↓

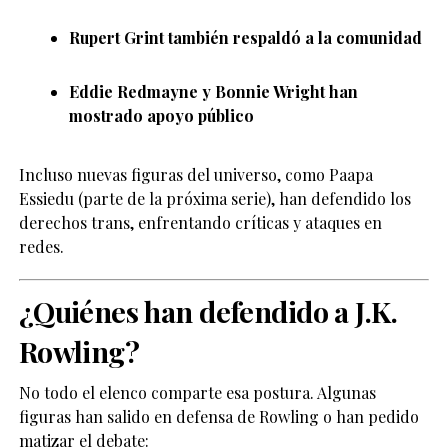
Rupert Grint
también respaldó a la comunidad
Eddie Redmayne
y
Bonnie Wright
han
mostrado apoyo público
Incluso nuevas figuras del universo, como
Paapa
Essiedu
(parte de la próxima serie), han defendido los
derechos trans, enfrentando críticas y ataques en
redes.
¿Quiénes han defendido a J.K.
Rowling?
No todo el elenco comparte esa postura. Algunas
figuras han salido en defensa de Rowling o han pedido
matizar el debate:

↑

- Task goal -
Output the entries above exactly. Do not include the pictures.

- Answer section -
Rupert Grint
también respaldó a la comunidad
Eddie Redmayne
y
Bonnie Wright
han
mostrado apoyo público
Incluso nuevas figuras del universo, como
Paapa
Essiedu
(parte de la próxima serie), han defendido los
derechos trans, enfrentando críticas y ataques en
redes.
¿Quiénes han defendido a J.K.
Rowling?
No todo el elenco comparte esa postura. Algunas
figuras han salido en defensa de Rowling o han pedido
matizar el debate:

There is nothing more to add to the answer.